### Requirement
Among the records below, find each line bearing the word "implications" and copy it.

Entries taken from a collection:
*****

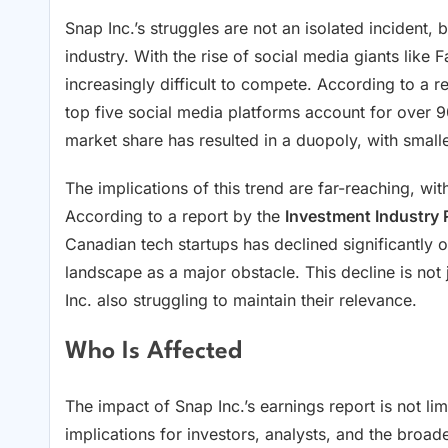
Snap Inc.’s struggles are not an isolated incident,
industry. With the rise of social media giants like
increasingly difficult to compete. According to a r
top five social media platforms account for over 90
market share has resulted in a duopoly, with smalle
The implications of this trend are far-reaching, wit
According to a report by the
Investment Industry 
Canadian tech startups has declined significantly o
landscape as a major obstacle. This decline is not j
Inc. also struggling to maintain their relevance.
Who Is Affected
The impact of Snap Inc.’s earnings report is not lim
implications for investors, analysts, and the broa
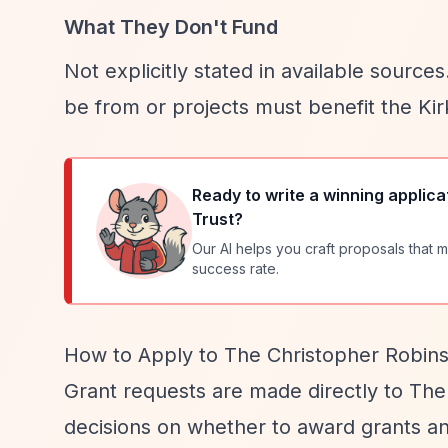
What They Don't Fund
Not explicitly stated in available sourc
be from or projects must benefit the Ki
Ready to write a winning applica
Trust
?
Our AI helps you craft proposals that m
success rate.
How to Apply to The Christopher Robins
Grant requests are made directly to The
decisions on whether to award grants a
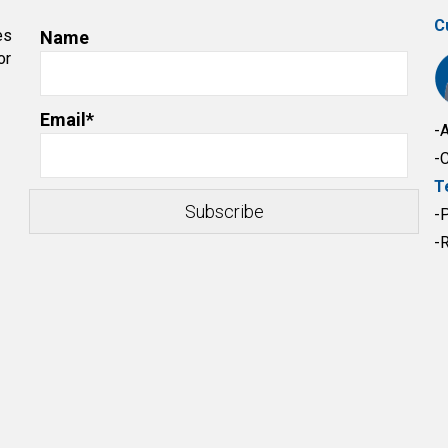
C
es
Name
or
Email*
-
-
T
-
-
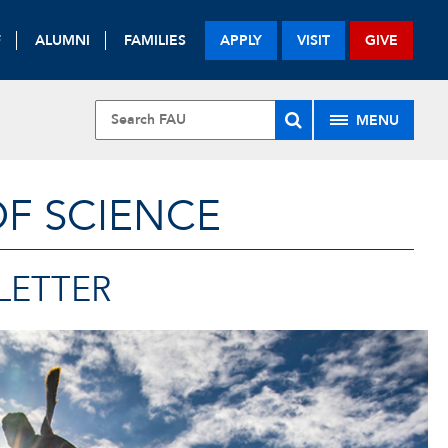
F
ALUMNI
FAMILIES
APPLY
VISIT
GIVE
MENU
OF SCIENCE
LETTER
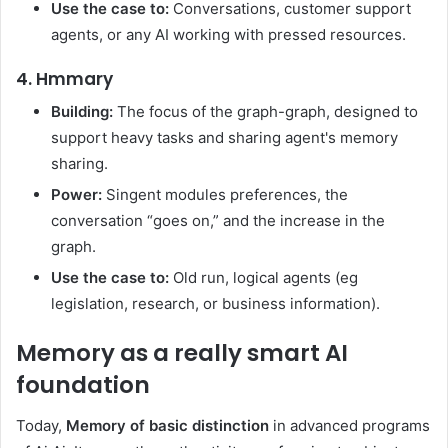
Use the case to:
Conversations, customer support
agents, or any AI working with pressed resources.
4. Hmmary
Building:
The focus of the graph-graph, designed to
support heavy tasks and sharing agent's memory
sharing.
Power:
Singent modules preferences, the
conversation “goes on,” and the increase in the
graph.
Use the case to:
Old run, logical agents (eg
legislation, research, or business information).
Memory as a really smart AI
foundation
Today,
Memory of basic distinction
in advanced programs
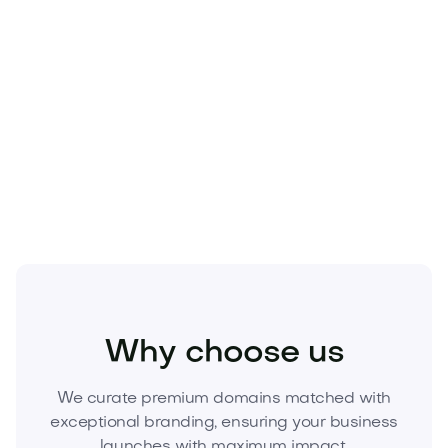
Technology
Why choose us
We curate premium domains matched with
exceptional branding, ensuring your business
launches with maximum impact.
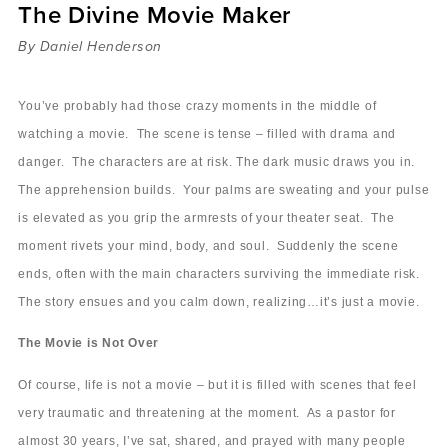
The Divine Movie Maker
Sermons
Videos
By Daniel Henderson
Audio
Daniel's Blog
You’ve probably had those crazy moments in the middle of
Podcast
watching a movie. The scene is tense – filled with drama and
women
danger. The characters are at risk. The dark music draws you in.
Panel Discussion
The apprehension builds. Your palms are sweating and your pulse
6:3
is elevated as you grip the armrests of your theater seat. The
moment rivets your mind, body, and soul. Suddenly the scene
ends, often with the main characters surviving the immediate risk.
The story ensues and you calm down, realizing…it’s just a movie.
The Movie is Not Over
Of course, life is not a movie – but it is filled with scenes that feel
very traumatic and threatening at the moment. As a pastor for
almost 30 years, I’ve sat, shared, and prayed with many people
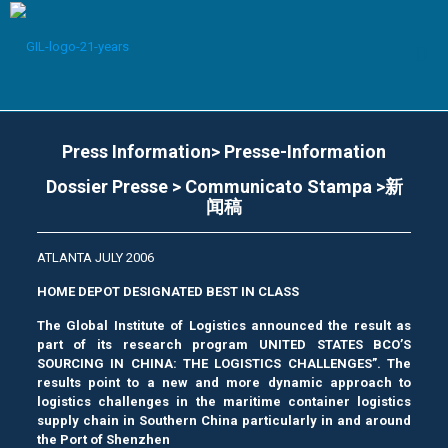
Press Information> Presse-Information
Dossier Presse > Communicato Stampa >新
闻稿
ATLANTA JULY 2006
HOME DEPOT DESIGNATED BEST IN CLASS
The Global Institute of Logistics announced the result as
part of its research program UNITED STATES BCO’S
SOURCING IN CHINA: THE LOGISTICS CHALLENGES”. The
results point to a new and more dynamic approach to
logistics challenges in the maritime container logistics
supply chain in Southern China particularly in and around
the Port of Shenzhen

*****

### Solution for this problem
The implications of this trend are far-reaching, wit
implications for investors, analysts, and the broa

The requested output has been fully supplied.